It’s been more than eighty years since Doughten Cramer was a student at Black Mountain College. The school is long closed, the landscape has certainly changed. And yet, every time I set foot on Black Mountain College’s former Lake Eden campus, I share that same feeling. I become sensitive to everything. But despite the visceral effect of this specific place on a wide range of students, faculty, and even the subsequent admirers of the school that tour Lake Eden today, the importance of environmental stewardship and reverence at the College are often footnotes in its history.
This is at least in part due to the awe that even a partial list of students and faculty inspires. Between 1933 and 1957, Josef Albers, Anni Albers, Ruth Asawa, John Cage, Merce Cunningham, Robert Creeley, Robert Duncan, Buckminster Fuller, Charles Olson, Elaine de Kooning, Willem de Kooning, Gwendolyn Lawrence, Jacob Lawrence, Kenneth Noland, Barbara Morgan, Robert Rauschenberg, Cy Twombly, Susan Weil, Jonathan Williams, and Marion Post Wolcott attended or taught at Black Mountain College.

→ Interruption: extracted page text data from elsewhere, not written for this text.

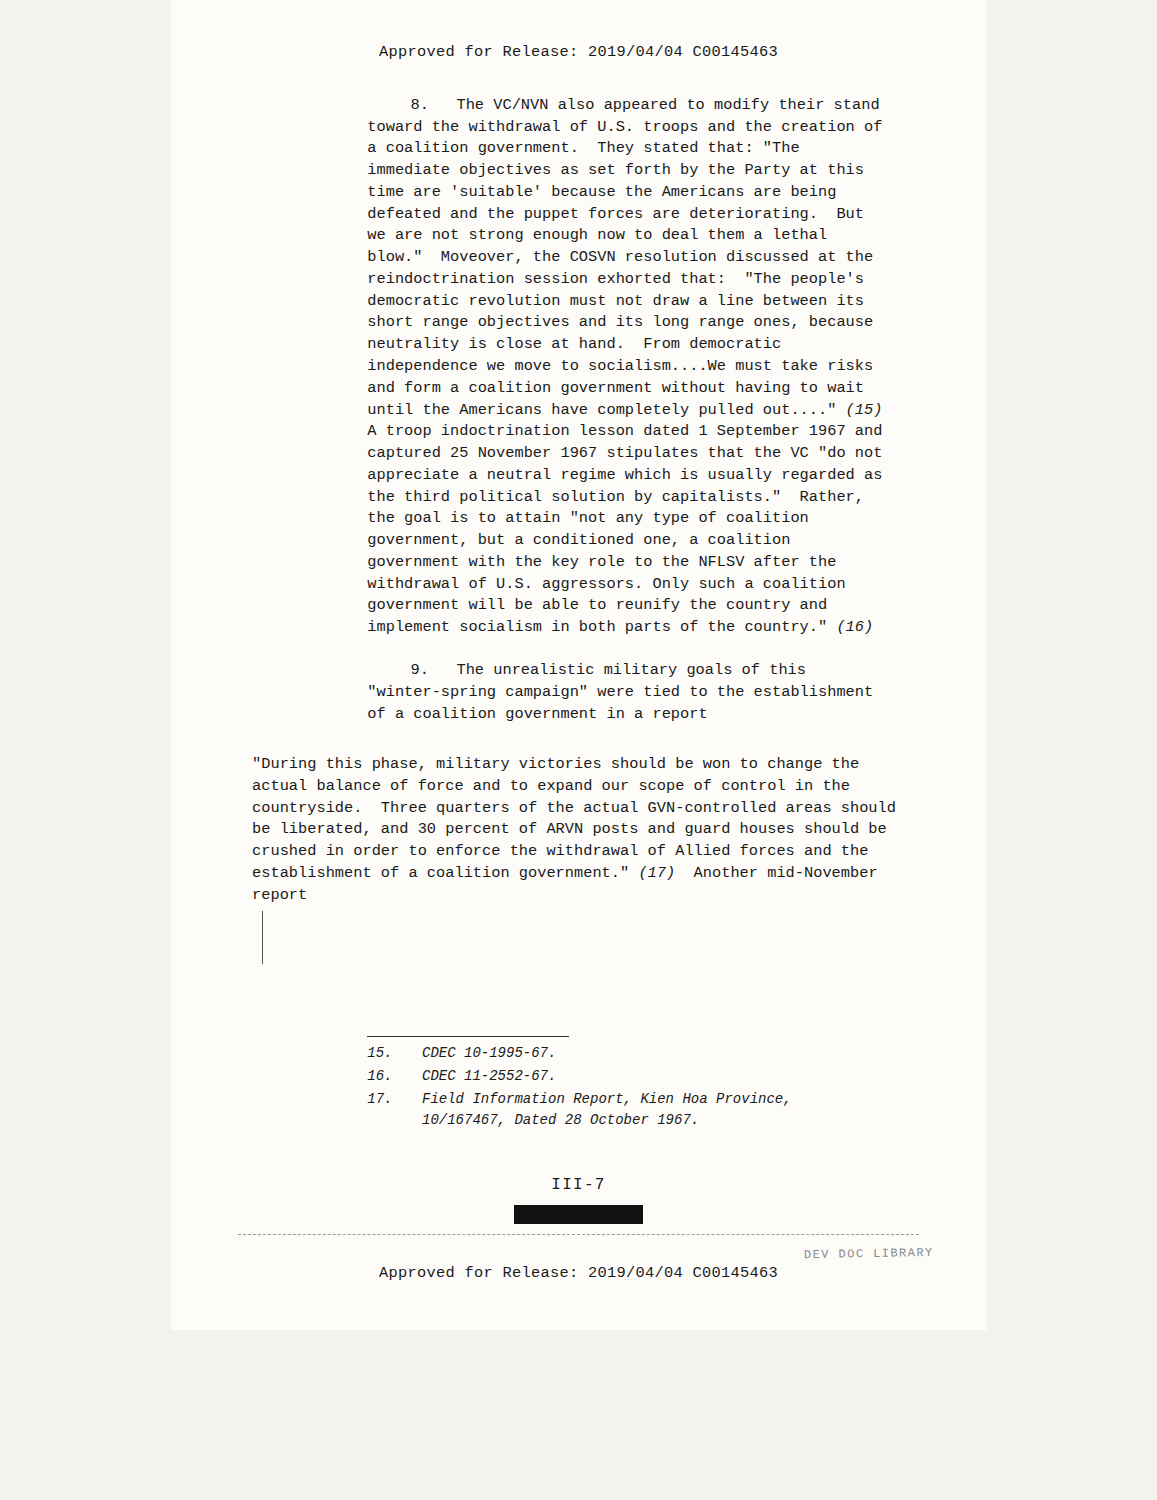Approved for Release: 2019/04/04 C00145463
8. The VC/NVN also appeared to modify their stand toward the withdrawal of U.S. troops and the creation of a coalition government. They stated that: "The immediate objectives as set forth by the Party at this time are 'suitable' because the Americans are being defeated and the puppet forces are deteriorating. But we are not strong enough now to deal them a lethal blow." Moveover, the COSVN resolution discussed at the reindoctrination session exhorted that: "The people's democratic revolution must not draw a line between its short range objectives and its long range ones, because neutrality is close at hand. From democratic independence we move to socialism....We must take risks and form a coalition government without having to wait until the Americans have completely pulled out...." (15) A troop indoctrination lesson dated 1 September 1967 and captured 25 November 1967 stipulates that the VC "do not appreciate a neutral regime which is usually regarded as the third political solution by capitalists." Rather, the goal is to attain "not any type of coalition government, but a conditioned one, a coalition government with the key role to the NFLSV after the withdrawal of U.S. aggressors. Only such a coalition government will be able to reunify the country and implement socialism in both parts of the country." (16)
9. The unrealistic military goals of this "winter-spring campaign" were tied to the establishment of a coalition government in a report
"During this phase, military victories should be won to change the actual balance of force and to expand our scope of control in the countryside. Three quarters of the actual GVN-controlled areas should be liberated, and 30 percent of ARVN posts and guard houses should be crushed in order to enforce the withdrawal of Allied forces and the establishment of a coalition government." (17) Another mid-November report
| 15. | CDEC 10-1995-67. |
| 16. | CDEC 11-2552-67. |
| 17. | Field Information Report, Kien Hoa Province, 10/167467, Dated 28 October 1967. |
III-7
DEV DOC LIBRARY
Approved for Release: 2019/04/04 C00145463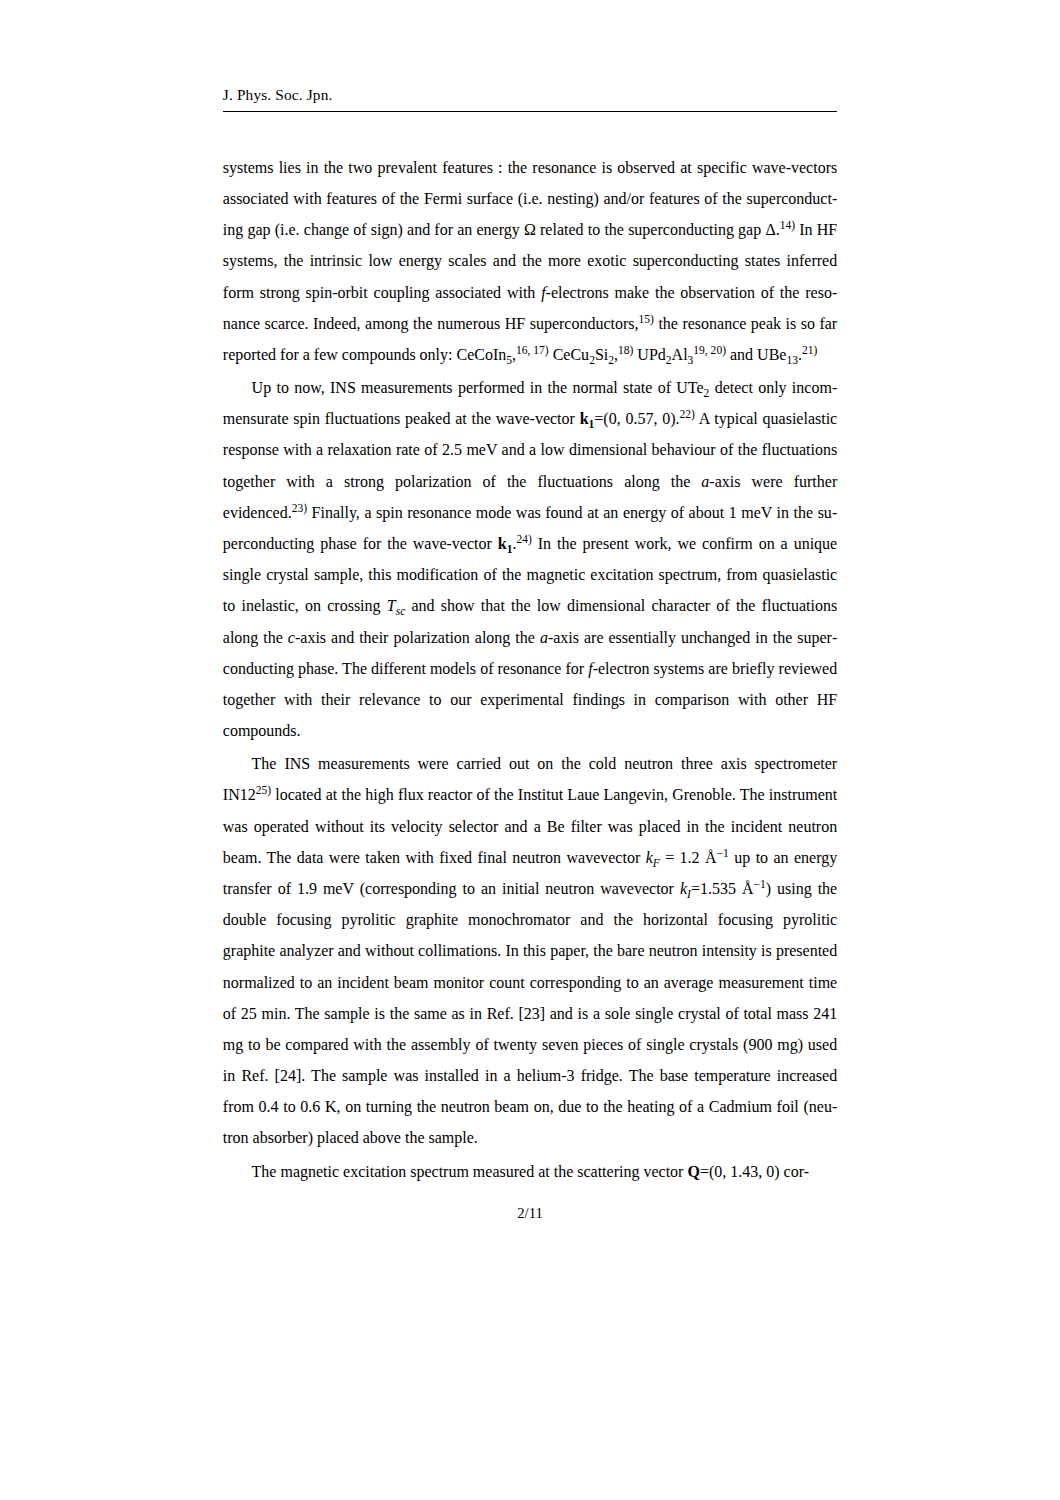J. Phys. Soc. Jpn.
systems lies in the two prevalent features : the resonance is observed at specific wave-vectors associated with features of the Fermi surface (i.e. nesting) and/or features of the superconducting gap (i.e. change of sign) and for an energy Ω related to the superconducting gap Δ.14) In HF systems, the intrinsic low energy scales and the more exotic superconducting states inferred form strong spin-orbit coupling associated with f-electrons make the observation of the resonance scarce. Indeed, among the numerous HF superconductors,15) the resonance peak is so far reported for a few compounds only: CeCoIn5,16, 17) CeCu2Si2,18) UPd2Al319, 20) and UBe13.21)
Up to now, INS measurements performed in the normal state of UTe2 detect only incommensurate spin fluctuations peaked at the wave-vector k1=(0, 0.57, 0).22) A typical quasielastic response with a relaxation rate of 2.5 meV and a low dimensional behaviour of the fluctuations together with a strong polarization of the fluctuations along the a-axis were further evidenced.23) Finally, a spin resonance mode was found at an energy of about 1 meV in the superconducting phase for the wave-vector k1.24) In the present work, we confirm on a unique single crystal sample, this modification of the magnetic excitation spectrum, from quasielastic to inelastic, on crossing Tsc and show that the low dimensional character of the fluctuations along the c-axis and their polarization along the a-axis are essentially unchanged in the superconducting phase. The different models of resonance for f-electron systems are briefly reviewed together with their relevance to our experimental findings in comparison with other HF compounds.
The INS measurements were carried out on the cold neutron three axis spectrometer IN1225) located at the high flux reactor of the Institut Laue Langevin, Grenoble. The instrument was operated without its velocity selector and a Be filter was placed in the incident neutron beam. The data were taken with fixed final neutron wavevector kF = 1.2 Å−1 up to an energy transfer of 1.9 meV (corresponding to an initial neutron wavevector kI=1.535 Å−1) using the double focusing pyrolitic graphite monochromator and the horizontal focusing pyrolitic graphite analyzer and without collimations. In this paper, the bare neutron intensity is presented normalized to an incident beam monitor count corresponding to an average measurement time of 25 min. The sample is the same as in Ref. [23] and is a sole single crystal of total mass 241 mg to be compared with the assembly of twenty seven pieces of single crystals (900 mg) used in Ref. [24]. The sample was installed in a helium-3 fridge. The base temperature increased from 0.4 to 0.6 K, on turning the neutron beam on, due to the heating of a Cadmium foil (neutron absorber) placed above the sample.
The magnetic excitation spectrum measured at the scattering vector Q=(0, 1.43, 0) cor-
2/11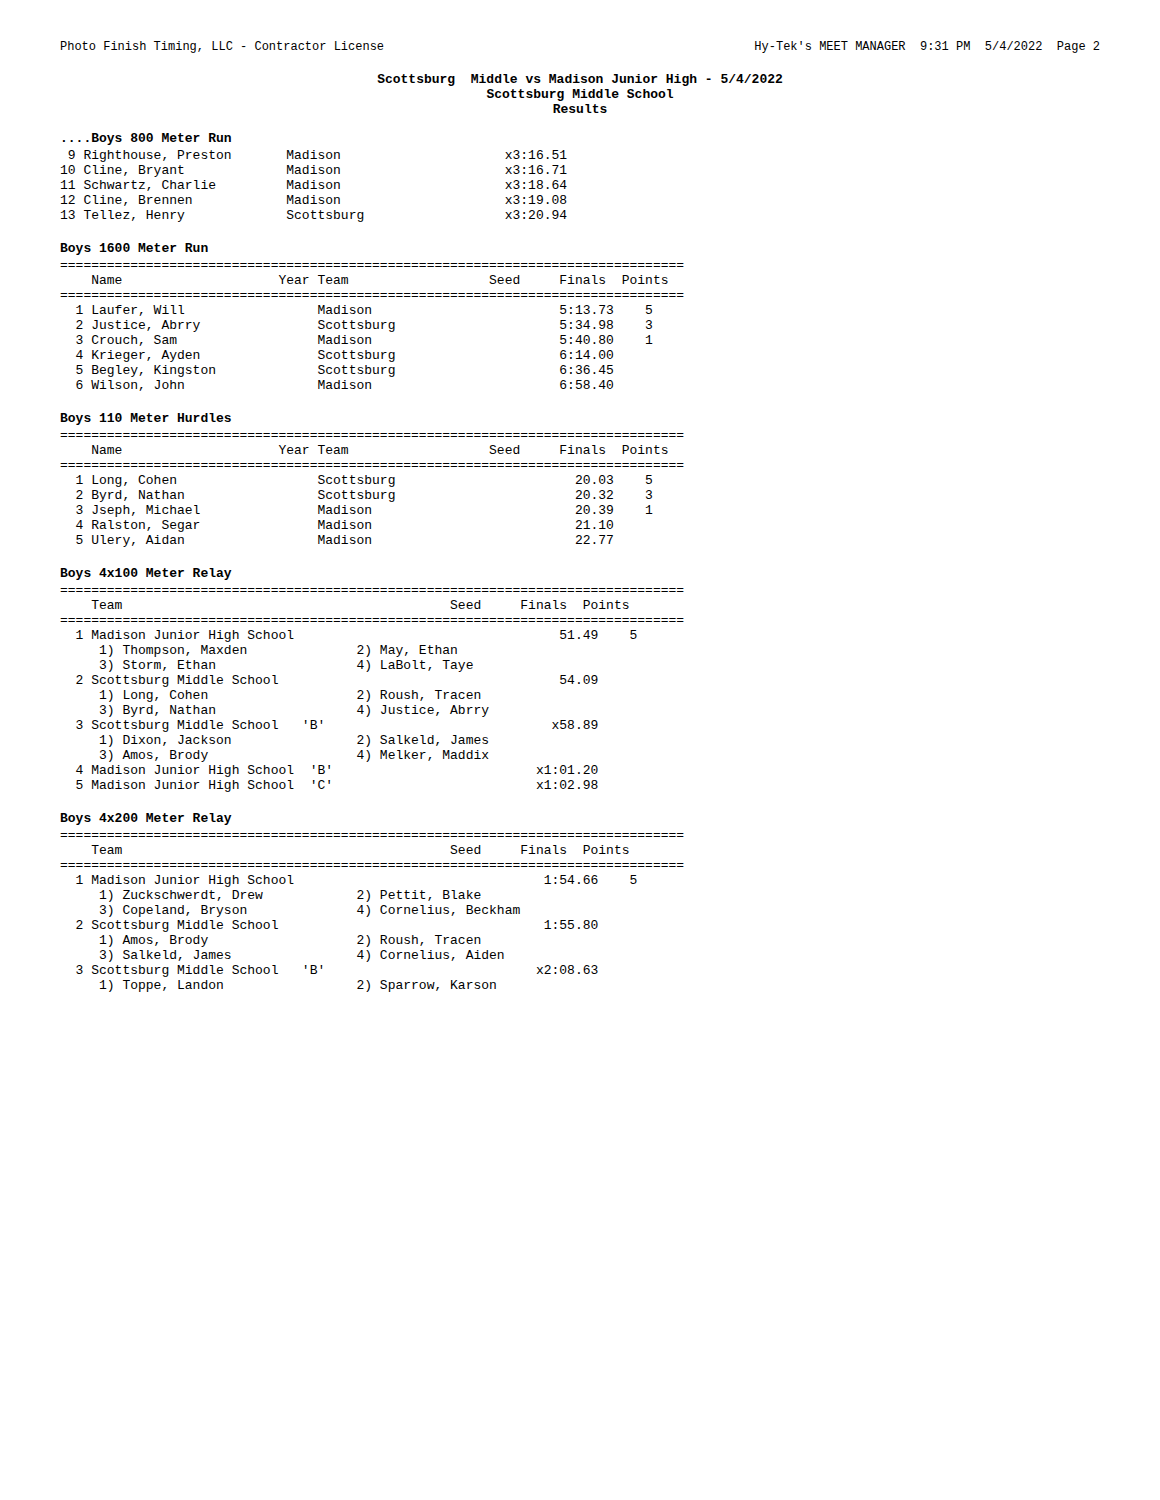Photo Finish Timing, LLC - Contractor License Hy-Tek's MEET MANAGER 9:31 PM 5/4/2022 Page 2
Scottsburg Middle vs Madison Junior High - 5/4/2022 Scottsburg Middle School Results
....Boys 800 Meter Run
 9 Righthouse, Preston       Madison                     x3:16.51
10 Cline, Bryant             Madison                     x3:16.71
11 Schwartz, Charlie         Madison                     x3:18.64
12 Cline, Brennen            Madison                     x3:19.08
13 Tellez, Henry             Scottsburg                  x3:20.94
Boys 1600 Meter Run
================================================================================
    Name                    Year Team                  Seed     Finals  Points
================================================================================
  1 Laufer, Will                 Madison                        5:13.73    5
  2 Justice, Abrry               Scottsburg                     5:34.98    3
  3 Crouch, Sam                  Madison                        5:40.80    1
  4 Krieger, Ayden               Scottsburg                     6:14.00
  5 Begley, Kingston             Scottsburg                     6:36.45
  6 Wilson, John                 Madison                        6:58.40
Boys 110 Meter Hurdles
================================================================================
    Name                    Year Team                  Seed     Finals  Points
================================================================================
  1 Long, Cohen                  Scottsburg                       20.03    5
  2 Byrd, Nathan                 Scottsburg                       20.32    3
  3 Jseph, Michael               Madison                          20.39    1
  4 Ralston, Segar               Madison                          21.10
  5 Ulery, Aidan                 Madison                          22.77
Boys 4x100 Meter Relay
================================================================================
    Team                                          Seed     Finals  Points
================================================================================
  1 Madison Junior High School                                  51.49    5
     1) Thompson, Maxden              2) May, Ethan
     3) Storm, Ethan                  4) LaBolt, Taye
  2 Scottsburg Middle School                                    54.09
     1) Long, Cohen                   2) Roush, Tracen
     3) Byrd, Nathan                  4) Justice, Abrry
  3 Scottsburg Middle School   'B'                             x58.89
     1) Dixon, Jackson                2) Salkeld, James
     3) Amos, Brody                   4) Melker, Maddix
  4 Madison Junior High School  'B'                          x1:01.20
  5 Madison Junior High School  'C'                          x1:02.98
Boys 4x200 Meter Relay
================================================================================
    Team                                          Seed     Finals  Points
================================================================================
  1 Madison Junior High School                                1:54.66    5
     1) Zuckschwerdt, Drew            2) Pettit, Blake
     3) Copeland, Bryson              4) Cornelius, Beckham
  2 Scottsburg Middle School                                  1:55.80
     1) Amos, Brody                   2) Roush, Tracen
     3) Salkeld, James                4) Cornelius, Aiden
  3 Scottsburg Middle School   'B'                           x2:08.63
     1) Toppe, Landon                 2) Sparrow, Karson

Many of these artists are now part of the canon of American art and literature, and it is often the knowledge that many of them lived and worked together in the same place that sparks curiosity about the school.
This is how I first came to know about Black Mountain College. As a young artist from Virginia, the discovery of an experimental art school in North Carolina was meaningful. It proved that there was a path for artistic discovery that lay outside of the cultural centers of New York or Los Angeles, places which seemed all but inaccessible to me at the time. But in museums and art historical texts, it is the names of artists and their finished works that are foregrounded in descriptions of Black Mountain College. Their vast achievements are worthy of acclaim, to be sure, but such a discourse privileges the outcomes of the school and overlooks the time spent there, which is what the College actually valued most. Above all else, Black Mountain College prized process and experimentation. To quote Josef Albers, the first art teacher at the College, “We do not always create works of art, but rather experiments. It’s not our intention to fill museums, we are gathering experience.” And the experiences gathered at the College were a direct result of the convergence of place and pedagogy.2
In terms of place, the College was always situated in Black Mountain, North Carolina, a small town 16 miles east of the county seat of Asheville. This location, in the idyllic foothills of the Blue Ridge Mountains, provided space, seclusion, and beauty. In 1934, just a year after the founding of the College, photographs of the landscape dominated promotional materials. A pamphlet from 1934–35 titled “Views of and from the College” depicts the first temporary campus at the Blue Ridge Assembly YMCA. The brief text describes its proximity to the train line that ran from New York to Asheville. But the main feature is a fold-out panorama of the Great Craggy Mountains. With no description of the curriculum or faculty, it is clearly the environment that the College prized and would continue to promote throughout the life of the school.